◆ **Problem to solve**: Needed from the data below: all lines that contain the word "selected".
*** Given data Section Begins ***
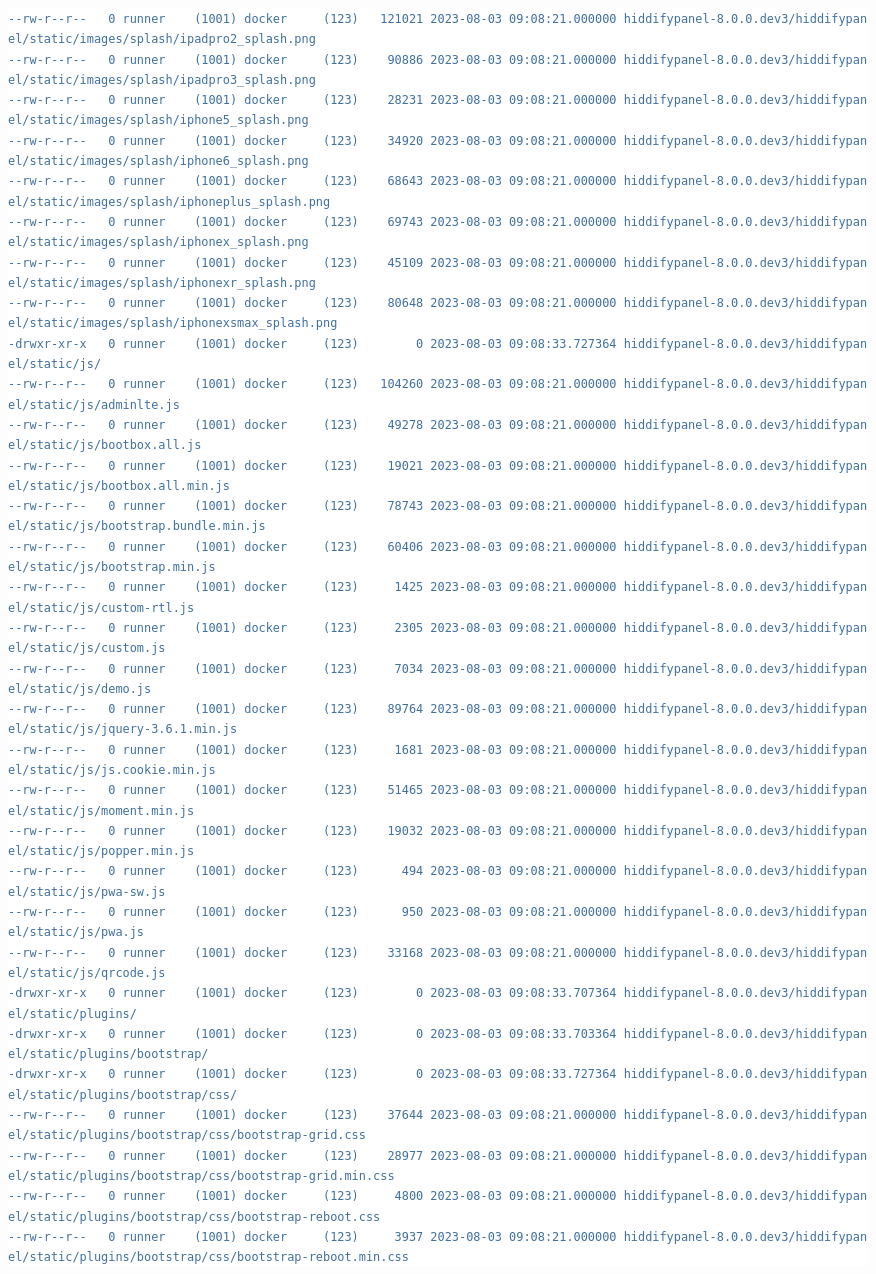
 ```diff
--rw-r--r--   0 runner    (1001) docker     (123)   121021 2023-08-03 09:08:21.000000 hiddifypanel-8.0.0.dev3/hiddifypanel/static/images/splash/ipadpro2_splash.png
--rw-r--r--   0 runner    (1001) docker     (123)    90886 2023-08-03 09:08:21.000000 hiddifypanel-8.0.0.dev3/hiddifypanel/static/images/splash/ipadpro3_splash.png
--rw-r--r--   0 runner    (1001) docker     (123)    28231 2023-08-03 09:08:21.000000 hiddifypanel-8.0.0.dev3/hiddifypanel/static/images/splash/iphone5_splash.png
--rw-r--r--   0 runner    (1001) docker     (123)    34920 2023-08-03 09:08:21.000000 hiddifypanel-8.0.0.dev3/hiddifypanel/static/images/splash/iphone6_splash.png
--rw-r--r--   0 runner    (1001) docker     (123)    68643 2023-08-03 09:08:21.000000 hiddifypanel-8.0.0.dev3/hiddifypanel/static/images/splash/iphoneplus_splash.png
--rw-r--r--   0 runner    (1001) docker     (123)    69743 2023-08-03 09:08:21.000000 hiddifypanel-8.0.0.dev3/hiddifypanel/static/images/splash/iphonex_splash.png
--rw-r--r--   0 runner    (1001) docker     (123)    45109 2023-08-03 09:08:21.000000 hiddifypanel-8.0.0.dev3/hiddifypanel/static/images/splash/iphonexr_splash.png
--rw-r--r--   0 runner    (1001) docker     (123)    80648 2023-08-03 09:08:21.000000 hiddifypanel-8.0.0.dev3/hiddifypanel/static/images/splash/iphonexsmax_splash.png
-drwxr-xr-x   0 runner    (1001) docker     (123)        0 2023-08-03 09:08:33.727364 hiddifypanel-8.0.0.dev3/hiddifypanel/static/js/
--rw-r--r--   0 runner    (1001) docker     (123)   104260 2023-08-03 09:08:21.000000 hiddifypanel-8.0.0.dev3/hiddifypanel/static/js/adminlte.js
--rw-r--r--   0 runner    (1001) docker     (123)    49278 2023-08-03 09:08:21.000000 hiddifypanel-8.0.0.dev3/hiddifypanel/static/js/bootbox.all.js
--rw-r--r--   0 runner    (1001) docker     (123)    19021 2023-08-03 09:08:21.000000 hiddifypanel-8.0.0.dev3/hiddifypanel/static/js/bootbox.all.min.js
--rw-r--r--   0 runner    (1001) docker     (123)    78743 2023-08-03 09:08:21.000000 hiddifypanel-8.0.0.dev3/hiddifypanel/static/js/bootstrap.bundle.min.js
--rw-r--r--   0 runner    (1001) docker     (123)    60406 2023-08-03 09:08:21.000000 hiddifypanel-8.0.0.dev3/hiddifypanel/static/js/bootstrap.min.js
--rw-r--r--   0 runner    (1001) docker     (123)     1425 2023-08-03 09:08:21.000000 hiddifypanel-8.0.0.dev3/hiddifypanel/static/js/custom-rtl.js
--rw-r--r--   0 runner    (1001) docker     (123)     2305 2023-08-03 09:08:21.000000 hiddifypanel-8.0.0.dev3/hiddifypanel/static/js/custom.js
--rw-r--r--   0 runner    (1001) docker     (123)     7034 2023-08-03 09:08:21.000000 hiddifypanel-8.0.0.dev3/hiddifypanel/static/js/demo.js
--rw-r--r--   0 runner    (1001) docker     (123)    89764 2023-08-03 09:08:21.000000 hiddifypanel-8.0.0.dev3/hiddifypanel/static/js/jquery-3.6.1.min.js
--rw-r--r--   0 runner    (1001) docker     (123)     1681 2023-08-03 09:08:21.000000 hiddifypanel-8.0.0.dev3/hiddifypanel/static/js/js.cookie.min.js
--rw-r--r--   0 runner    (1001) docker     (123)    51465 2023-08-03 09:08:21.000000 hiddifypanel-8.0.0.dev3/hiddifypanel/static/js/moment.min.js
--rw-r--r--   0 runner    (1001) docker     (123)    19032 2023-08-03 09:08:21.000000 hiddifypanel-8.0.0.dev3/hiddifypanel/static/js/popper.min.js
--rw-r--r--   0 runner    (1001) docker     (123)      494 2023-08-03 09:08:21.000000 hiddifypanel-8.0.0.dev3/hiddifypanel/static/js/pwa-sw.js
--rw-r--r--   0 runner    (1001) docker     (123)      950 2023-08-03 09:08:21.000000 hiddifypanel-8.0.0.dev3/hiddifypanel/static/js/pwa.js
--rw-r--r--   0 runner    (1001) docker     (123)    33168 2023-08-03 09:08:21.000000 hiddifypanel-8.0.0.dev3/hiddifypanel/static/js/qrcode.js
-drwxr-xr-x   0 runner    (1001) docker     (123)        0 2023-08-03 09:08:33.707364 hiddifypanel-8.0.0.dev3/hiddifypanel/static/plugins/
-drwxr-xr-x   0 runner    (1001) docker     (123)        0 2023-08-03 09:08:33.703364 hiddifypanel-8.0.0.dev3/hiddifypanel/static/plugins/bootstrap/
-drwxr-xr-x   0 runner    (1001) docker     (123)        0 2023-08-03 09:08:33.727364 hiddifypanel-8.0.0.dev3/hiddifypanel/static/plugins/bootstrap/css/
--rw-r--r--   0 runner    (1001) docker     (123)    37644 2023-08-03 09:08:21.000000 hiddifypanel-8.0.0.dev3/hiddifypanel/static/plugins/bootstrap/css/bootstrap-grid.css
--rw-r--r--   0 runner    (1001) docker     (123)    28977 2023-08-03 09:08:21.000000 hiddifypanel-8.0.0.dev3/hiddifypanel/static/plugins/bootstrap/css/bootstrap-grid.min.css
--rw-r--r--   0 runner    (1001) docker     (123)     4800 2023-08-03 09:08:21.000000 hiddifypanel-8.0.0.dev3/hiddifypanel/static/plugins/bootstrap/css/bootstrap-reboot.css
--rw-r--r--   0 runner    (1001) docker     (123)     3937 2023-08-03 09:08:21.000000 hiddifypanel-8.0.0.dev3/hiddifypanel/static/plugins/bootstrap/css/bootstrap-reboot.min.css
```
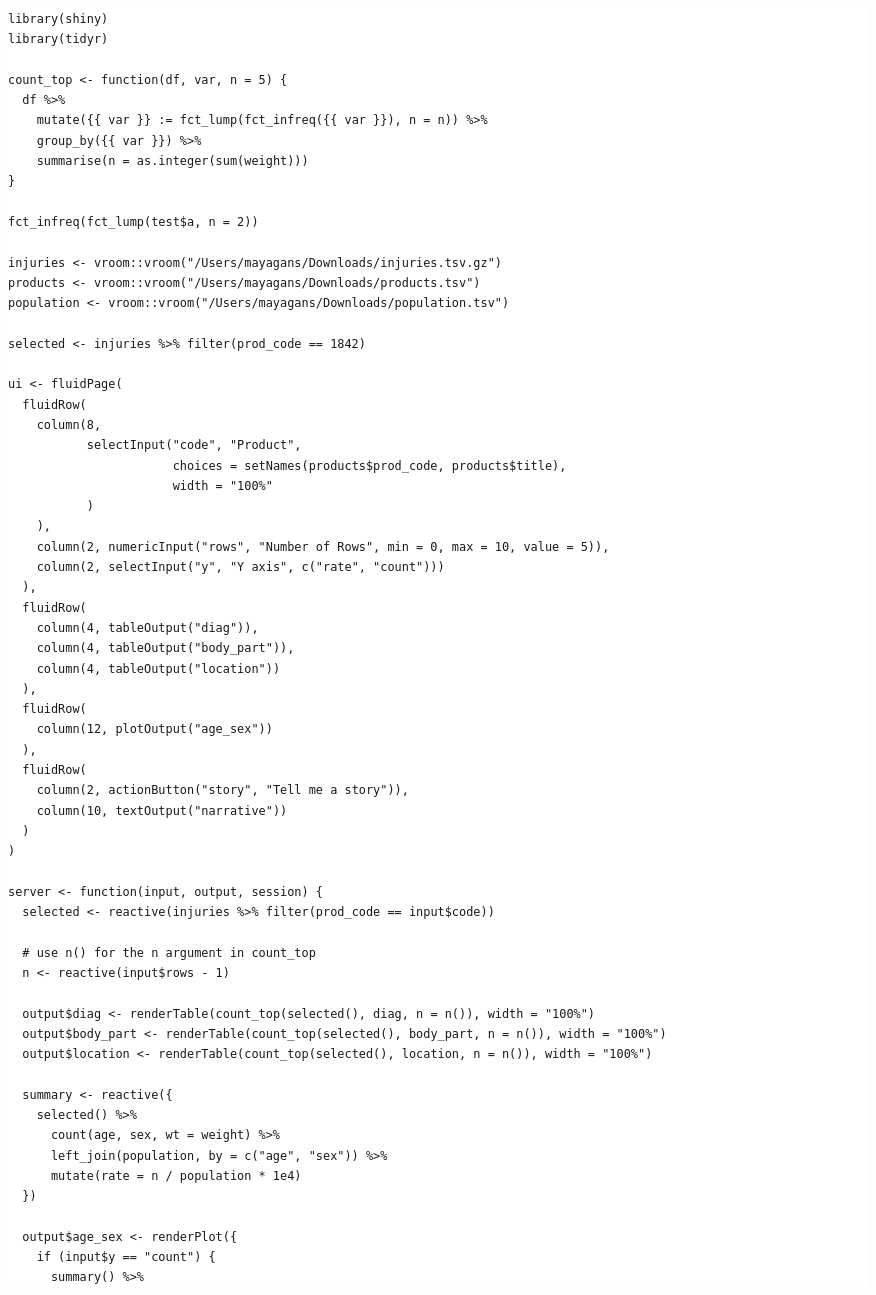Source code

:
 ```{r}
library(shiny)
library(tidyr)

count_top <- function(df, var, n = 5) {
  df %>%
    mutate({{ var }} := fct_lump(fct_infreq({{ var }}), n = n)) %>%
    group_by({{ var }}) %>%
    summarise(n = as.integer(sum(weight)))
}

fct_infreq(fct_lump(test$a, n = 2))

injuries <- vroom::vroom("/Users/mayagans/Downloads/injuries.tsv.gz")
products <- vroom::vroom("/Users/mayagans/Downloads/products.tsv")
population <- vroom::vroom("/Users/mayagans/Downloads/population.tsv")

selected <- injuries %>% filter(prod_code == 1842)

ui <- fluidPage(
  fluidRow(
    column(8,
           selectInput("code", "Product",
                       choices = setNames(products$prod_code, products$title),
                       width = "100%"
           )
    ),
    column(2, numericInput("rows", "Number of Rows", min = 0, max = 10, value = 5)),
    column(2, selectInput("y", "Y axis", c("rate", "count")))
  ),
  fluidRow(
    column(4, tableOutput("diag")),
    column(4, tableOutput("body_part")),
    column(4, tableOutput("location"))
  ),
  fluidRow(
    column(12, plotOutput("age_sex"))
  ),
  fluidRow(
    column(2, actionButton("story", "Tell me a story")),
    column(10, textOutput("narrative"))
  )
)

server <- function(input, output, session) {
  selected <- reactive(injuries %>% filter(prod_code == input$code))
  
  # use n() for the n argument in count_top
  n <- reactive(input$rows - 1)
  
  output$diag <- renderTable(count_top(selected(), diag, n = n()), width = "100%")
  output$body_part <- renderTable(count_top(selected(), body_part, n = n()), width = "100%")
  output$location <- renderTable(count_top(selected(), location, n = n()), width = "100%")
  
  summary <- reactive({
    selected() %>%
      count(age, sex, wt = weight) %>%
      left_join(population, by = c("age", "sex")) %>%
      mutate(rate = n / population * 1e4)
  })
  
  output$age_sex <- renderPlot({
    if (input$y == "count") {
      summary() %>%
```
*** Given data Section Ends ***
◆ **Result of the task**:
selected <- injuries %>% filter(prod_code == 1842)
  selected <- reactive(injuries %>% filter(prod_code == input$code))
  output$diag <- renderTable(count_top(selected(), diag, n = n()), width = "100%")
  output$body_part <- renderTable(count_top(selected(), body_part, n = n()), width = "100%")
  output$location <- renderTable(count_top(selected(), location, n = n()), width = "100%")
    selected() %>%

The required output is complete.